Chartres de Bretagne, le 31 mai 2012
Monsieur le Ministre du Redressement Productif,
La commune de Chartres de Bretagne accueille près de Rennes les usines PSA (ex-Citroën) construites entre 1958 et 1960.
Dans
les années 70, cet établissement a compté jusqu’à 14 000 salariés.
Comme pour toute la filière automobile française, le déclin a débuté
dans les années 2004 - 2005. Nous sommes passés d’un effectif de 11 600
personnes en 2006 à 5 800 aujourd’hui. Dans le même temps, les emplois
directs concernés par la construction automobile en Ille-et-Vilaine ont
chuté de 25 000 à 13 000 (sous-traitants et sociétés de services
compris).
Pour
des raisons différentes de celles des usines PSA d’Aulnay et Hordain,
le site chartrain voit maintenant ses perspectives d’avenir s’assombrir
au gré des semaines. Les multiples dépêches de presse attestent de cet
état de fait.
L’établissement de Chartres est spécialisé sur le segment des véhicules qui correspondent aux gammes supérieures du groupe PSA (C5 Citroën et 508 Peugeot). Depuis octobre 2011, la baisse de charge conduit à l’enchaînement des jours chômés ; 32 jours précisément depuis octobre 2011.
Ce jeudi 31 mai 2012, la direction locale va annoncer la fin de l’équipe de nuit.
La
gravité de la situation dans laquelle se trouve l’usine me conduit par
conséquent à solliciter un entretien dans les meilleurs délais et
naturellement à votre convenance.
A
cette date, le projet d’alliance capitalistique en discussion avec GM –
Opel n’apporte aucune nouvelle rassurante ; bien au contraire. Le
départ pour l’Allemagne (Russelsheim près de Francfort) de la
remplaçante de la C5 en 2015 est annoncé depuis quelques jours. Tout
montre que la contrepartie consistant en l’annonce d’une fabrication
sous la marque Opel (Zafira ?) n’est pas acquise. Ce choix à sens unique montre également la réelle difficulté du groupe français à faire valoir la performance technologique de son outil industriel d’Ille et Vilaine. A terme, celui-ci perdrait les fabrications porteuses des références de la qualité du « made in France » et qui seraient par conséquent délocalisées en Allemagne.
Au-delà
de la prise de participation de General Motors dans PSA
Peugeot-Citroën, les experts n’hésitent plus à souligner que l’alliance
PSA-GM n’est d’aucune manière équilibrée et qu’elle fait craindre le
pire pour l’avenir du site France de l’automobile.
A
ce jour, je constate que seule la sollicitude du gouvernement
britannique pour relancer sa propre industrie automobile donne très
clairement ses premiers résultats pour les usines GM d’outre Manche
(Vauxhall) à Ellesmere Port entre autres.
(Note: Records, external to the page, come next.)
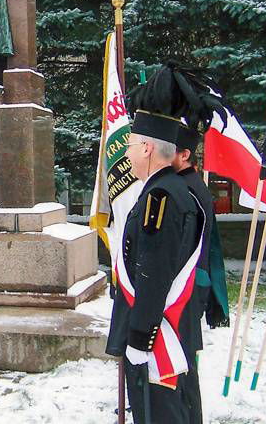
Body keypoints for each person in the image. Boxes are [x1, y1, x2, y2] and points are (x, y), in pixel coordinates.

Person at [108, 70, 206, 423]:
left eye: (132, 144)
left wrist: (139, 338)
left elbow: (153, 273)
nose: (129, 152)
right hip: (164, 330)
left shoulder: (160, 198)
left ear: (147, 147)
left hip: (157, 337)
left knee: (160, 413)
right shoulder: (170, 190)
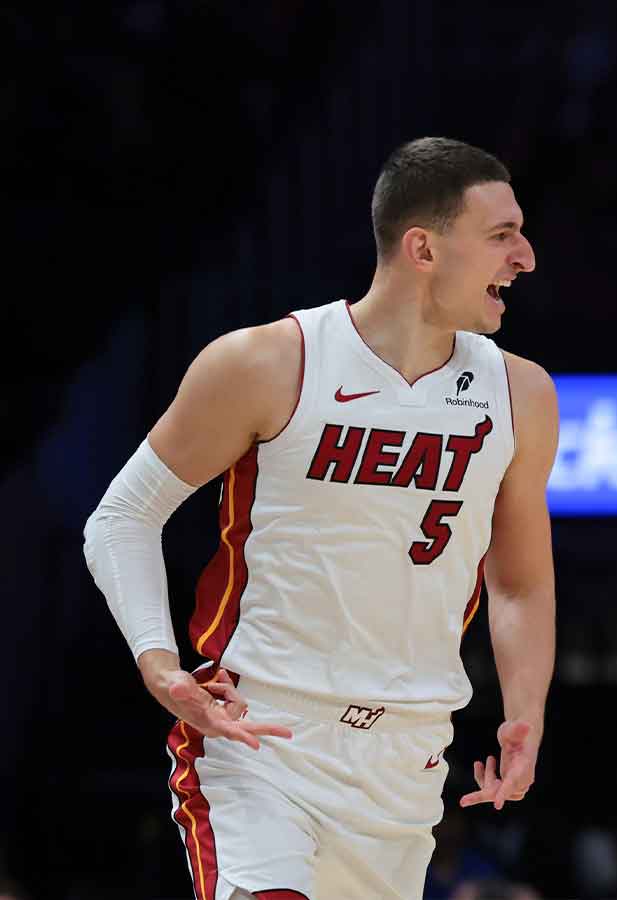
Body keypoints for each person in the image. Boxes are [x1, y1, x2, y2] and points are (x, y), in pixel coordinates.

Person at [83, 136, 556, 900]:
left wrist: (524, 713)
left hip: (408, 757)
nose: (525, 257)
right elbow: (123, 515)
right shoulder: (269, 362)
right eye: (502, 234)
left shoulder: (522, 394)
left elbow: (519, 585)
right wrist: (160, 665)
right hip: (261, 736)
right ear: (424, 248)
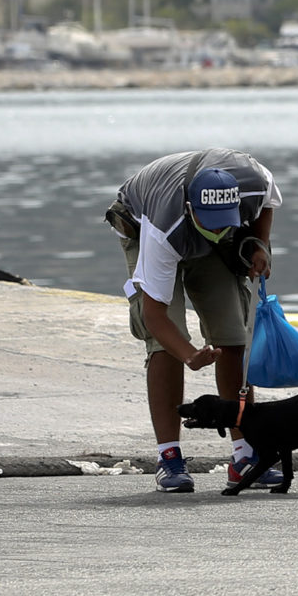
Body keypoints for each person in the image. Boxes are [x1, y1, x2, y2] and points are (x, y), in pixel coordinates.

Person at [107, 149, 279, 492]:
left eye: (225, 221)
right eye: (210, 221)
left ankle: (245, 456)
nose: (217, 228)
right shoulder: (163, 228)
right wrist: (189, 355)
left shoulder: (255, 183)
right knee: (165, 346)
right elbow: (155, 315)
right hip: (143, 223)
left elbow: (266, 207)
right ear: (190, 208)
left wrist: (259, 245)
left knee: (234, 336)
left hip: (202, 227)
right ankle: (168, 458)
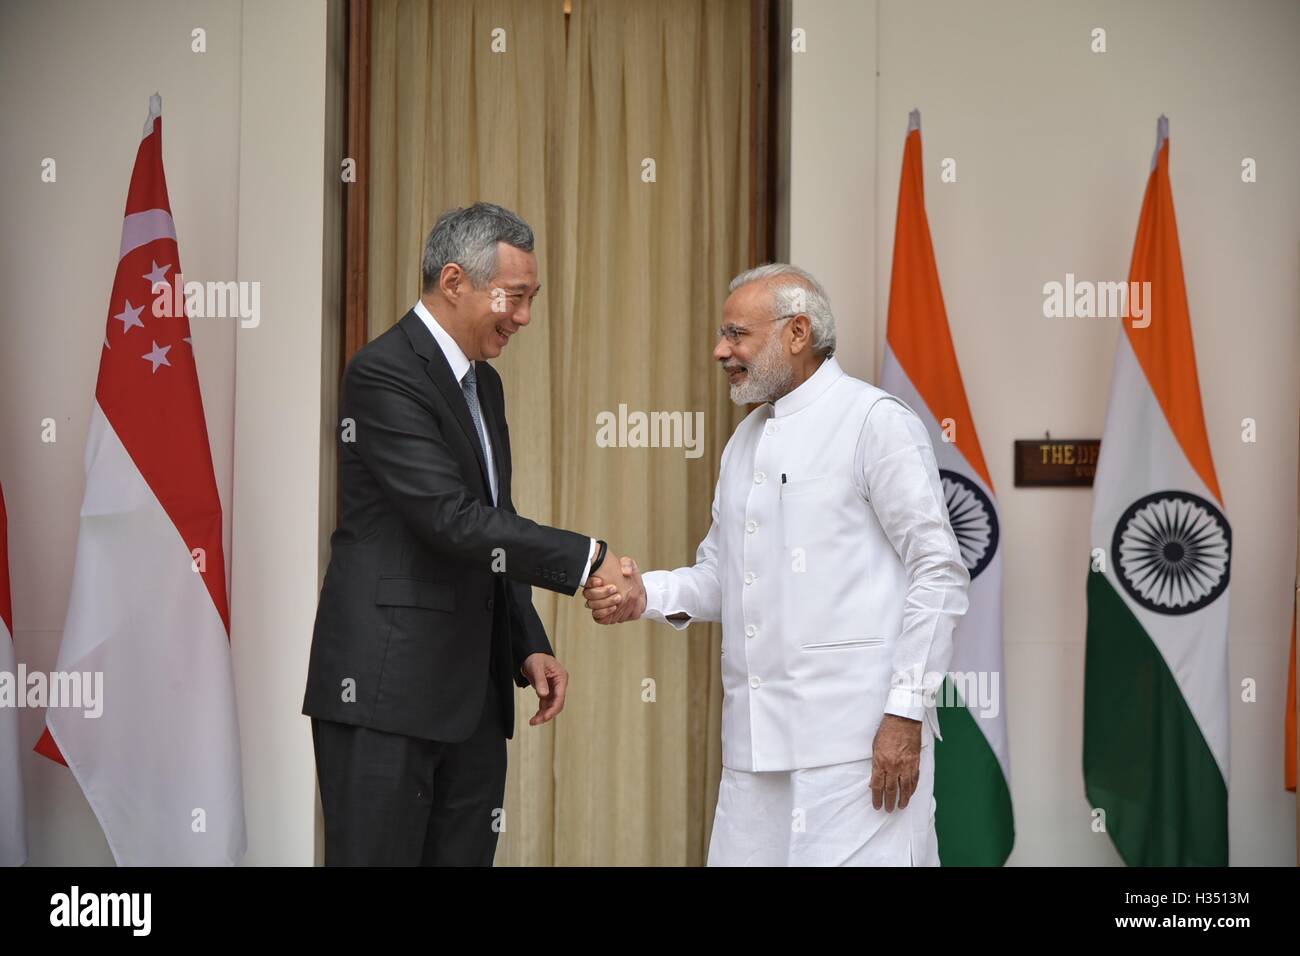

La déclaration du premier
Ministre Britannique, David Cameron qui se félicite d'un excellent
« travail d'équipe» entre son gouvernement et GM-Vauxhall (Source
Bloomberg le 17 mai) montre explicitement ce que sont les stratégies de
GM ; particulièrement attentives aux soutiens des pouvoirs publics
anglais.
Comme indiqué par Reuters le 24 mai : « le départ d'Allemagne
de l'Astra vers Ellesmere Port rend plus difficile encore le transfert
de la production d'autres modèles Opel ; cette fois vers l'Hexagone ». Enfin, selon Barclays Capital, « la
décision de GM souligne la volonté actuelle de prendre des décisions
difficiles, quitte à aboutir à davantage de confrontations entre les
deux partenaires (GM-PSA) sur leurs marchés nationaux"…
L’actuelle
fragilité du Groupe PSA Peugeot-Citroën l’a contraint à se tourner vers
un type de partenariat qu’il rejetait sur le fond comme sur la forme
voici quelques mois encore. Il s’en tenait alors seulement au
développement de coopérations techniques dont les résultats paraissaient
satisfaisants dans un contexte économique hors crise généralisée.
Dans
ce secteur particulièrement sinistré, seul l’Etat peut trouver les
réponses qui s’imposent. Des milliers d’emplois sont en jeu et c’est de
notre devoir partagé de tout mettre en œuvre pour les pérenniser et
redonner le dynamisme dont a besoin la filière nationale de
l’automobile.
Dans
l’attente de notre rencontre, je vous prie de croire, Monsieur le
Ministre de l’Économie, Monsieur le Ministre du Redressement productif,
en l’expression de ma très haute considération.